DawnOfTheDoggers · 05/02/2016 15:01

This reply has been deleted

Message withdrawn at poster's request.

CottonFrock · 05/02/2016 15:07

I think it's a reasonable enough idea, OP. I used to babysit when I was a student for a woman who (very unusually for a working-class area in the mid 1980s where I'm from) ate a vegan, healthfood diet - looking back as an adult, she had just split from an uptight and unfaithful golf-playing barrister, and was embracing rebirthing, reiki, veganism etc as part of a new life.

There was nothing in her house other than an occasional, expensive piece of organic fruit that could have been turned into a quick snack. She was stuck for cash, and all of her cupboards contained brown rice, dried beans, pulses, herbal teas etc - all taking either time or know-how to make into a meal.

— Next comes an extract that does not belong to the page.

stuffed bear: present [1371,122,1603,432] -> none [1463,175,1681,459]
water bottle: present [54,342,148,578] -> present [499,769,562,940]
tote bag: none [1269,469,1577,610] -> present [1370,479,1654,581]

If she was late, and I ended up staying hours longer than planned, I was always starving, because I didn't want to start cooking rice or soaking beans, and I knew that the few wizened apples she had lying about were expensive!

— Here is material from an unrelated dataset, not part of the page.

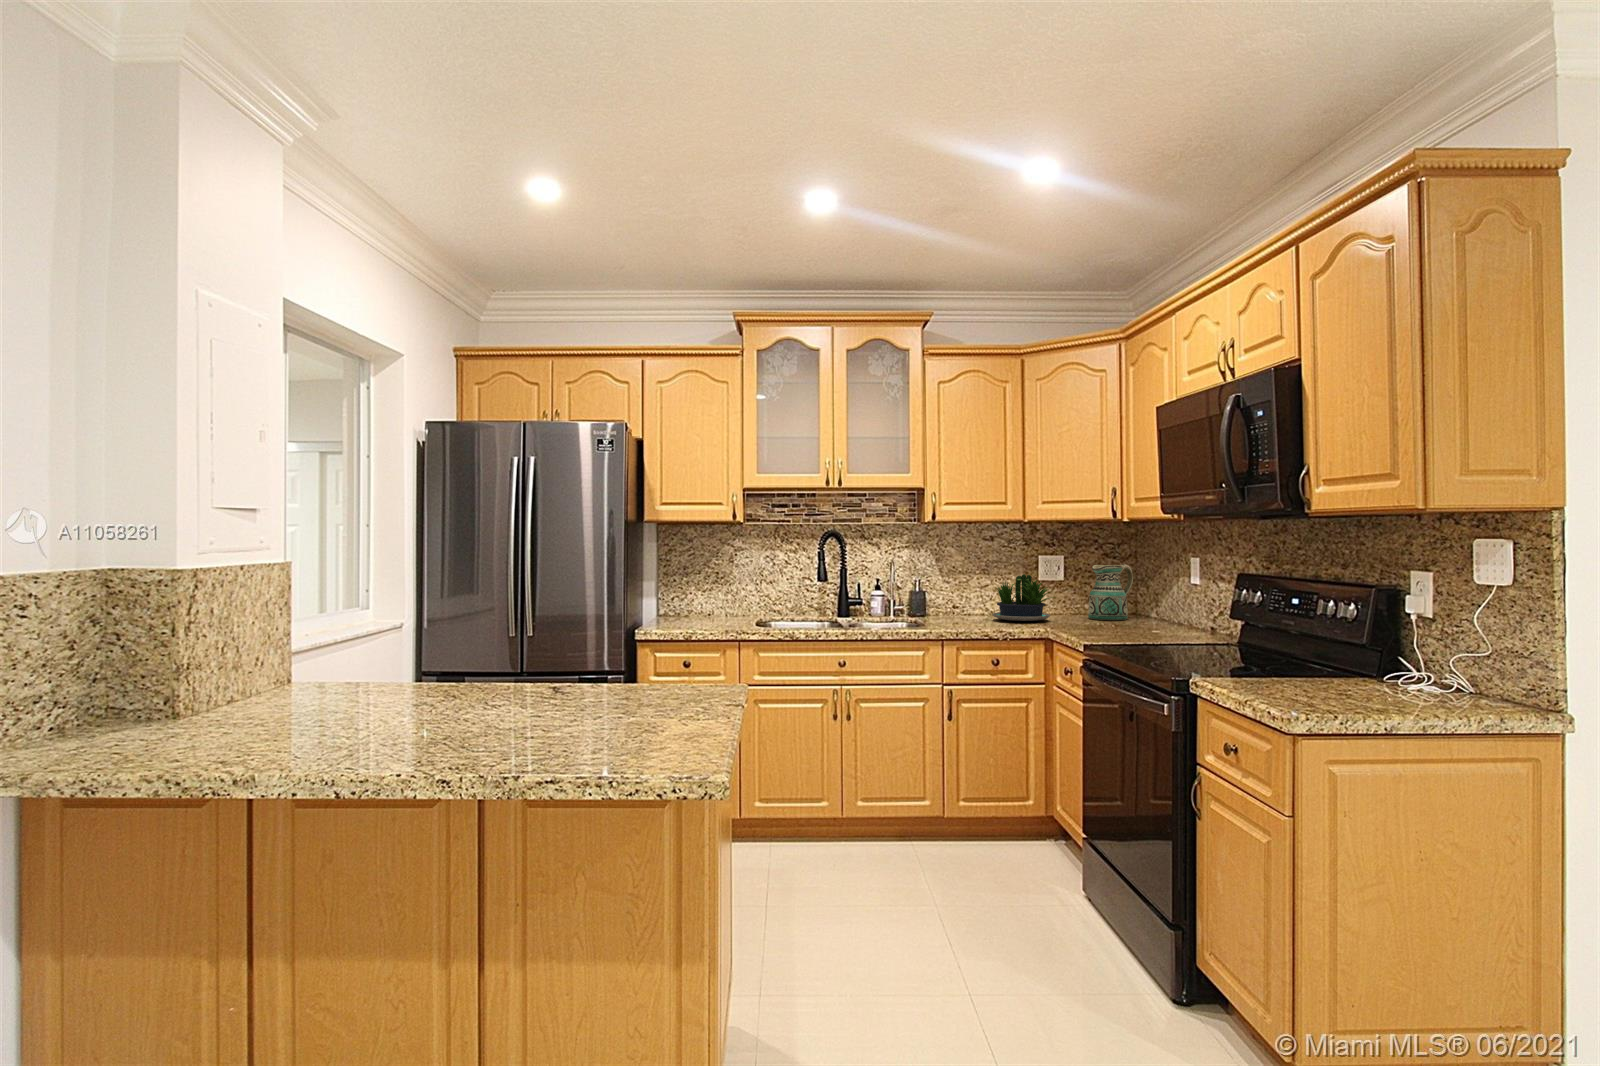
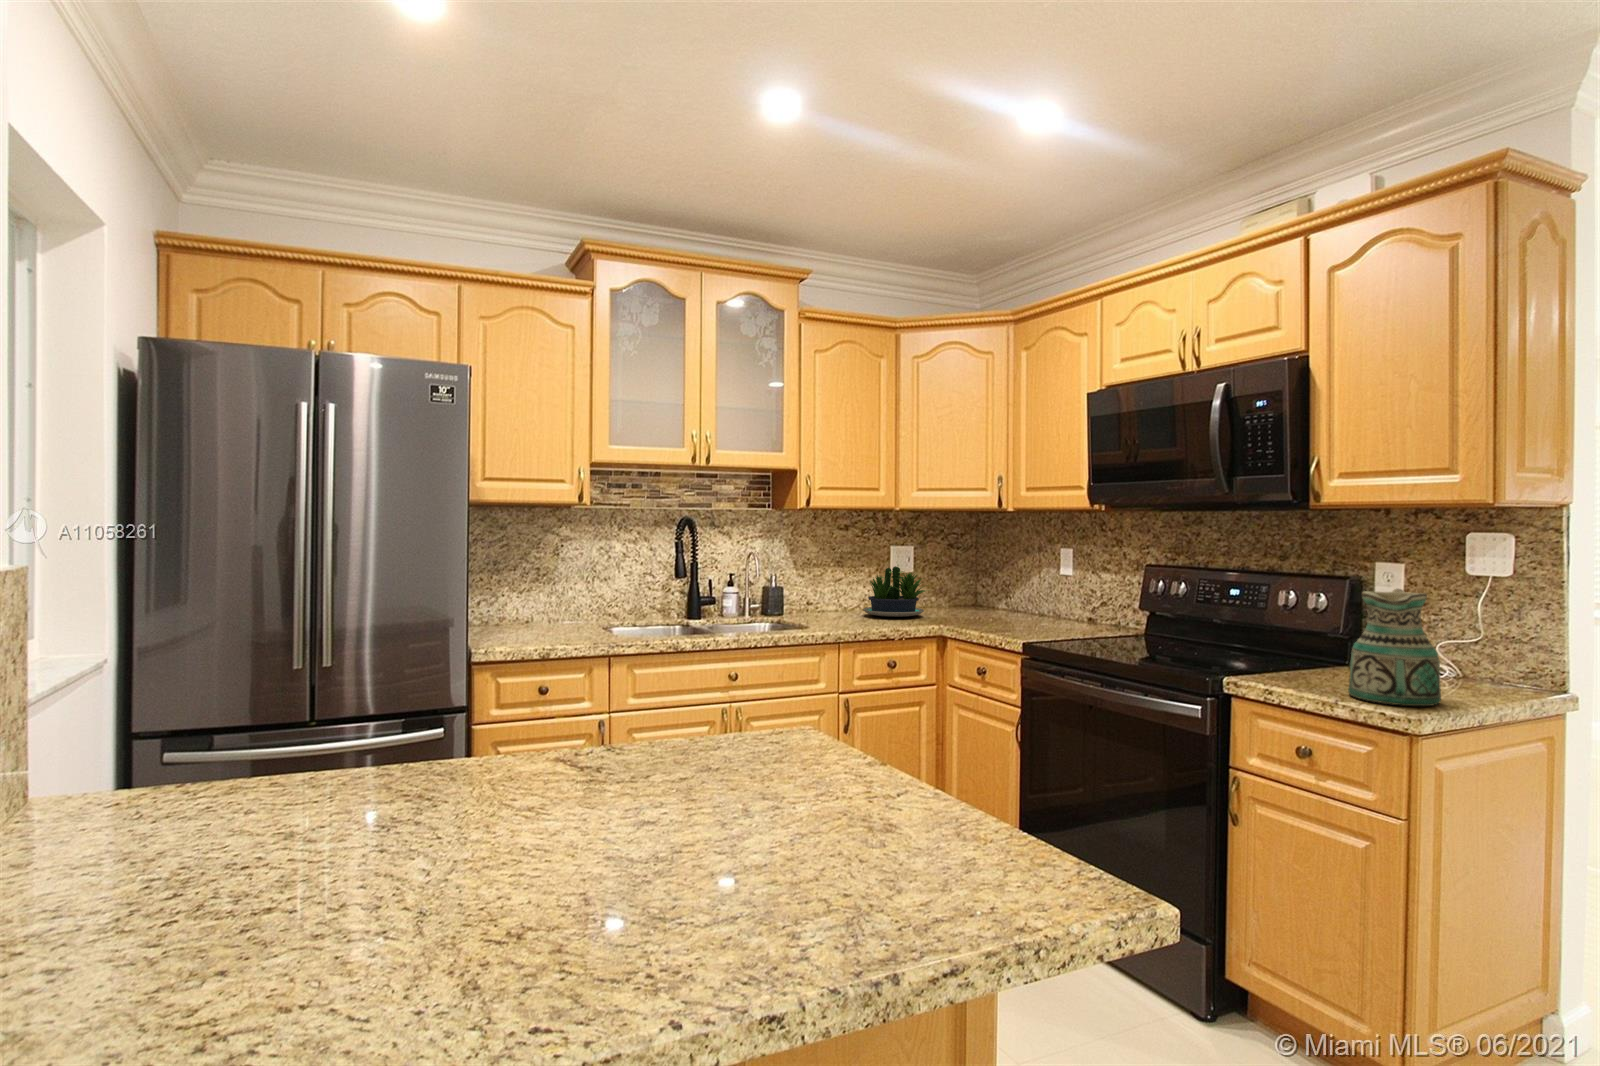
ceramic pitcher: present [1088,564,1133,620] -> present [1348,589,1441,706]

Assuming your kitchen looks something similar, it seems like a nice gesture to provide your nanny with some foods she likes.

NickyEds · 05/02/2016 15:14

This is so funny. Aspirational crackers are the new naice ham!!

I think that since you both come from a similar culture,

Do you mean The North???

DurhamDurham · 05/02/2016 15:29

Currently walking up and down the cobbled streets of Durham asking for aspirational crackers but people keep giving me funny looks and a wide berth.

willowthewhispy · 05/02/2016 15:29

I meant British - not from the 'North'. It might be different if said Nanny is from abroad.

motherinferior · 05/02/2016 15:36

Has nobody said ‘let them eat cake’ yet?

(Mind you, OP, one sniff of a tub of chocolate minirolls and your kids will be all about the Dirty Food. Ho yes.)

Crazypetlady · 05/02/2016 15:41

Ah this has made my day.

Focusfocus · 05/02/2016 15:47

The heathen that I am I have eaten smelly kebab from my chippy that delivers and am now sitting Snelling of aforementioned kebabs and regurgitated breastmilk.

My organic dog has eaten organic kibble and is doing an organic shit in the garden.

I have Tesco everyday value crisps in the fridge that the dog is eyeing.

I want to be the nanny so I get some kale crisps

IHopeYouStepOnALegoPiece · 05/02/2016 15:53

I have Tesco everyday value crisps in the fridge that the dog is eyeing

Crisps...in the fridge...what...what!!?!

LovelyFriend · 05/02/2016 16:01

www.finecheese.co.uk/cheese-partners/crackers-and-biscuits-for-cheese/toast-for-cheese.html

personally I LOVE these crackers which are £3 a packet. I feel very extravagant buying them but I prefer them to cake so I will have them on the odd Friday night.

But I hide them. I will only share them with very nice people.
And a very good cheese.

Fontella · 05/02/2016 16:32

Oops - buggered up the link.

Fingers crossed - this is brill!

Lweji · 05/02/2016 16:32

'let them eat cake’

What? Processed food?

BarbaraofSeville · 05/02/2016 16:43

Those toast things look amazing Lovely. Can you get them in Waitrose or anywhere else that I am not going to have to pay to have posted

let them eat cake Sugar Shock White flour Shock

.

motherinferior · 05/02/2016 17:04

I once went to a one-year-old’s birthday party where the PFB’s mum was berating her DP for having bought a chocolate cake not a carrot one. Poor little bugger.

I have been known to make cakes out of organic ingredients, but they are Proper Cakes. Not Clean Cakes. Utterly dirtycakes covered in (fair-traded, organic) chocolate icing. Cakes that would have an X-rating slapped upon their filthy, filthy cakiness.

TheGreatSnafu · 05/02/2016 17:09

Yes, those toast things look very nice lovely - are they available in any stores?

toffeeboffin · 05/02/2016 17:48

How come we're talking about cake?

Last time I looked it was crackers?

Plus, to point out the bleeding obvious, Northerners do not know who Marie Antoinette is.

nattyknitter · 05/02/2016 17:55

Being in the South for decades must really make a difference.

Up here in the grim North I have a box in the snack cupboard for 'entertaining snacks', ie much nicer stuff than I usually have for when people come round, (the snacks don't tapdance or anything). I'm of the opinion guests to my home should be offered nice stuff.